WSJ: GOP Needs Spokesperson To Cut Through Media

WSJ: GOP Needs Spokesperson To Cut Through Media

Food for thought from the WSJ’s Daniel Henninger:

Smarting from defeat by Barack Obama’s made-in-Silicon-Valley messaging network, congressional Republicans in Washington are getting tutorials to bring them into a Twitterized world. I have a simpler idea: First join the 20th-century communication revolution by creating an office of chief party spokesman. One for the House and one for the Senate. …

The fiscal cliff was a big moment, but there came a point when surely John Boehner understood that his public statements became counterproductive. With the president giving him nothing and his leverage minimal, Mr. Boehner drained off his stature, and his party’s, by being the out-front face dealing with the president’s knuckleballs. A prominent but unelected spokesman could press the party’s point of view at less political cost to the leadership.

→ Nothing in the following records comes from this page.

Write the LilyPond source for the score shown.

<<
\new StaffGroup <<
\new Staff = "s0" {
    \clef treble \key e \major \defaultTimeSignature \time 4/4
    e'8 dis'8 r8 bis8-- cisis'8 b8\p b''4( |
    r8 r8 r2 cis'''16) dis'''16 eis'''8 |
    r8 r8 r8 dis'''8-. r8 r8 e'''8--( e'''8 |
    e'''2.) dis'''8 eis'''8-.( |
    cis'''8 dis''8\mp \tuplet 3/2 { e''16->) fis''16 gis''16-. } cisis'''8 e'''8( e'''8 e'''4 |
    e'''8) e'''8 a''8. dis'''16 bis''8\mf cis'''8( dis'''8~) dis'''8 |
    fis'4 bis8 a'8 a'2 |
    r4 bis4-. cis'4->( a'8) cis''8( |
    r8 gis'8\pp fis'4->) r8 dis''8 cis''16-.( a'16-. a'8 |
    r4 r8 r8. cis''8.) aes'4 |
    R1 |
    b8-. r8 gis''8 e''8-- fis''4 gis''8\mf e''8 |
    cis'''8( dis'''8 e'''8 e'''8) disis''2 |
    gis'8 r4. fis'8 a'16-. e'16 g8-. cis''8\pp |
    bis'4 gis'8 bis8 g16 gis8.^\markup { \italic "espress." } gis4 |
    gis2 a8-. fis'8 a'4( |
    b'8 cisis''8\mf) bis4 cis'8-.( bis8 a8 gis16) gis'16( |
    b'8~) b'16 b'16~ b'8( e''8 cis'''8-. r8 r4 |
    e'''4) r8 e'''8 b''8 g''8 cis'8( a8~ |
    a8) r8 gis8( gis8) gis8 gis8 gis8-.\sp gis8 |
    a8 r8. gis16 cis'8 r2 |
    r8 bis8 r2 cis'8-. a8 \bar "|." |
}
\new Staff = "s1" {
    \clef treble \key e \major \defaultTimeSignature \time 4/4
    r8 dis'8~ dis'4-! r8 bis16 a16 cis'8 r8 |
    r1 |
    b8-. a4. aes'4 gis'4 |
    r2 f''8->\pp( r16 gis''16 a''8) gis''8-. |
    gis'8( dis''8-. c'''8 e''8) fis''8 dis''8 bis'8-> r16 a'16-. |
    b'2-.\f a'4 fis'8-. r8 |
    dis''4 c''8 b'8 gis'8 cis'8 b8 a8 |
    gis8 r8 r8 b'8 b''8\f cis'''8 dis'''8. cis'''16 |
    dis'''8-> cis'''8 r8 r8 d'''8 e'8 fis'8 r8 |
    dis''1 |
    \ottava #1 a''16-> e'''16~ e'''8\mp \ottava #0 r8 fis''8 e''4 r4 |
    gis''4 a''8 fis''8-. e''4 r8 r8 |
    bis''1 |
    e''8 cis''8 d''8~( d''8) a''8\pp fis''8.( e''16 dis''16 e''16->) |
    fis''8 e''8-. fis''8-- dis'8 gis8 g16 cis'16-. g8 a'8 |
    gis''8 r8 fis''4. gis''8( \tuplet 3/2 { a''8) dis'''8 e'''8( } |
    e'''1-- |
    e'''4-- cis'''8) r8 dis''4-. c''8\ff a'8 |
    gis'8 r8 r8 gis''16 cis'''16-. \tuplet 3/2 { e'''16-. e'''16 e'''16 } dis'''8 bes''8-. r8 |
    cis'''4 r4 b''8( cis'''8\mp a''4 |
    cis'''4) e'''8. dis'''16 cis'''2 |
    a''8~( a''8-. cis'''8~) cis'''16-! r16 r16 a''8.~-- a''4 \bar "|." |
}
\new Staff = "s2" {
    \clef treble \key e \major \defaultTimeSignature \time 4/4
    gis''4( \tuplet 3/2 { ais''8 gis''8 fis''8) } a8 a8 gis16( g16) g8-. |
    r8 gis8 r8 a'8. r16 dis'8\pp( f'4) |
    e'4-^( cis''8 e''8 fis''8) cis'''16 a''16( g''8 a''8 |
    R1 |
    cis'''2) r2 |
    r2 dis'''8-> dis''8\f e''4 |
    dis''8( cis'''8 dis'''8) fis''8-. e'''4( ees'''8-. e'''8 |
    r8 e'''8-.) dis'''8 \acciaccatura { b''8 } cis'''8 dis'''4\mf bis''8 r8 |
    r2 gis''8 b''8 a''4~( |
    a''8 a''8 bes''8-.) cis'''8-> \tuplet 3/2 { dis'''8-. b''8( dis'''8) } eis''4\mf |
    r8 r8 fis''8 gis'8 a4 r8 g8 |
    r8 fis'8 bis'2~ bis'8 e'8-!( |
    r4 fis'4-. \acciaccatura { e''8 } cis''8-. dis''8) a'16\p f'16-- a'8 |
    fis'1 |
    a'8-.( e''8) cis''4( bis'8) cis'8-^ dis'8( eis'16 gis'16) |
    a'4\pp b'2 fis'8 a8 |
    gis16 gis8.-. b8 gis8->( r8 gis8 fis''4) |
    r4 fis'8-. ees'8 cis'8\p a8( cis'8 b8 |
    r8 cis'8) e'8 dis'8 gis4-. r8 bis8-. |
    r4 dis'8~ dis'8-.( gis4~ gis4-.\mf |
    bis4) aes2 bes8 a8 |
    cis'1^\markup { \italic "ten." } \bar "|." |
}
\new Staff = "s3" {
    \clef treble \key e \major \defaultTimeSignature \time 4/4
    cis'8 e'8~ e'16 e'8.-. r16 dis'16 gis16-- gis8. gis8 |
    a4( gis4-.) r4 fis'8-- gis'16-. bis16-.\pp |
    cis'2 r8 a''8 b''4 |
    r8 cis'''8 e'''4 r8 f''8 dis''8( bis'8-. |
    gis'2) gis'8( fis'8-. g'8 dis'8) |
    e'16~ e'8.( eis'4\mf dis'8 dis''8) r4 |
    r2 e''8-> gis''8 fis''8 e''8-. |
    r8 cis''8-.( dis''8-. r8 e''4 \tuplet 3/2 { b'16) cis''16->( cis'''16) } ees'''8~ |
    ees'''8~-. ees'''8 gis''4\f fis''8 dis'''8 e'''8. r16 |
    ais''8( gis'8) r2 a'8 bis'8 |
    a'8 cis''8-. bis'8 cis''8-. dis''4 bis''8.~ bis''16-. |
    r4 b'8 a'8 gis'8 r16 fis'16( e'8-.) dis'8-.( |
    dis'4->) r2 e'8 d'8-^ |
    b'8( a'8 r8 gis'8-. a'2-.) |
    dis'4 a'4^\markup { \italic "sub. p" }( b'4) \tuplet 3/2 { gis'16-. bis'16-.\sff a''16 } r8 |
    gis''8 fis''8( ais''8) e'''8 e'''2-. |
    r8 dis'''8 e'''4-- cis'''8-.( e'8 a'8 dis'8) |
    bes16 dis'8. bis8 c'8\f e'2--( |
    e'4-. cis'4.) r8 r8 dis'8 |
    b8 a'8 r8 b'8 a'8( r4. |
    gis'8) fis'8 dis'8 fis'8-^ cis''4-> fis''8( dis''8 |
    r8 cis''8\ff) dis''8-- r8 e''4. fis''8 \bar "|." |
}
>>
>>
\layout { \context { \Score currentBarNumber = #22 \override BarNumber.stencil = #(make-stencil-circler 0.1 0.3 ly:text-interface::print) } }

Here’s another way to think about it: What if the only two faces speaking for the entire Democratic Party were Harry Reid and Nancy Pelosi? That could be half the reason they lost the House in 2010.

Messaging is a major and increasingly insurmountable problem in the GOP. The White house and media run circles around us as our leaders flail, give up, or just plain-old blow it.

We not only need people on point to speak for the congressional GOP, we need another half-dozen or so grown-ups to swarm the news shows.

During George W. Bush’s reelection campaign Terry Holt (pictured) was everywhere, and he was absolutely fantastic. Holt was ready for anything, never argumentative, and impossible to rattle. Better still, unlike John Sununu and others who regularly plagued both the Romney and McCain campaigns, Holt never allowed himself to become the story.

Right now, the GOP’s messaging problem is an existential threat to the party, and therefore the country. If Terry Holt isn’t available, we’d better start looking around for a few good men and women who are just as talented, prepped, charismatic, and mature.